One thing about this planet--the owner is on some kind of extended sabbatical, or has been for the last few millenia. Nobody is totally sure when they're due back and frankly these bipedal half-intelligent humans that were left here to proliferate have already screwed it so I wouldn't worry too much about anything you damage. But try to treat the place like it's yours, you know? Be kind. Leave the Grand Canyon grand. Keep the fjords fiddly. Try not to start any new world religions. Etc.
And do what you can to clean up a little bit here and there. I know you're on vacation, but if you want to be able to come back here in the future you might spend five minutes and a little elbow grease, apply some particle physics, fix one or two minor environmental disasters when no one is looking.

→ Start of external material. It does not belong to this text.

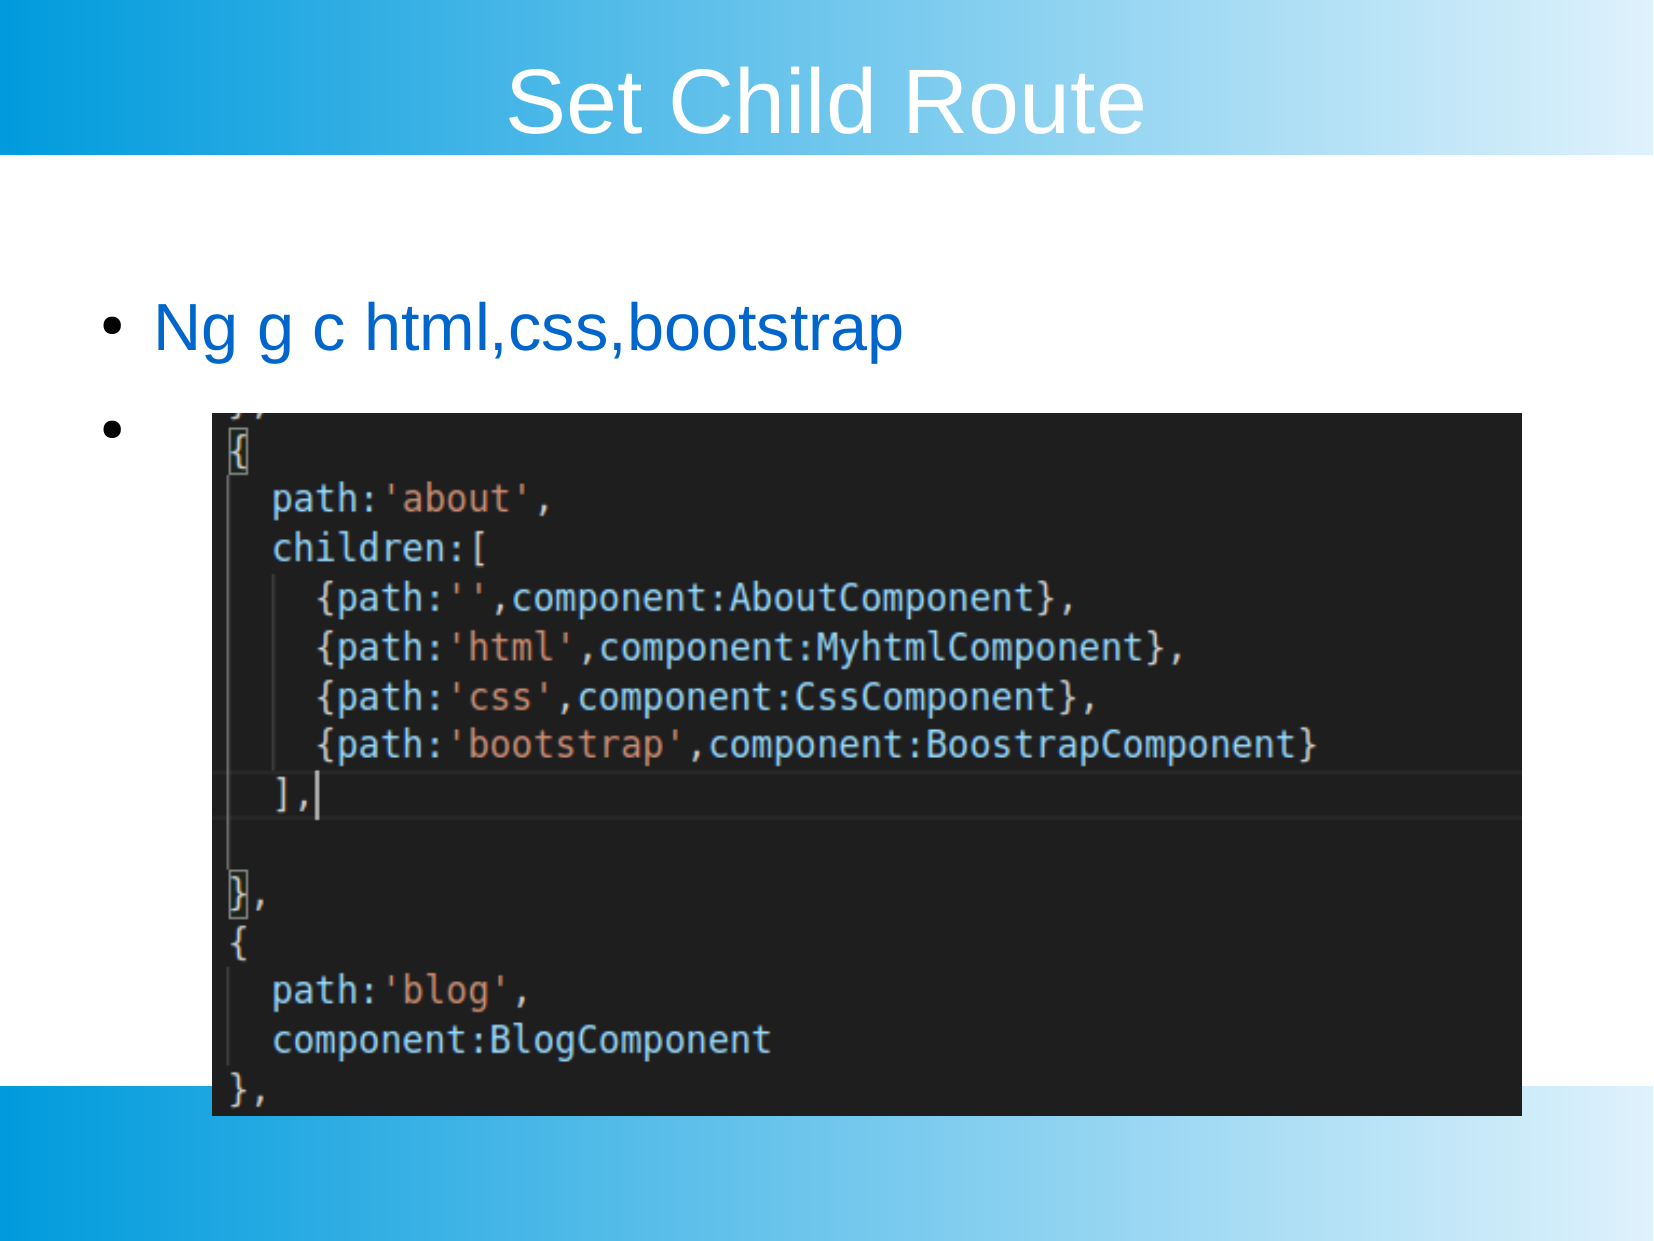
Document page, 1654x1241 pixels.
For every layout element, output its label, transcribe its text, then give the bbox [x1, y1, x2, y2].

Think about tomorrow a little bit and recycle!
All in all: Small, wet, covered in angry bipeds, but nice views. I'll likely visit again, but not anytime soon.
Enjoy!
@TravelingNublian_586
The End
This story was first published on Monday, July 29th, 2019


Author Comments

I wrote this story after reading yet another article about how we're destroying the planet. Depressed and panicked, I started thinking about how a beneficial alien might be our only chance... but what if they felt about our Earth the way you might feel about an adequate, if underwhelming, Airbnb? I tried to capture a sense of the features that make our local landscape great and to set it in the context of a wider universe we have yet to encounter.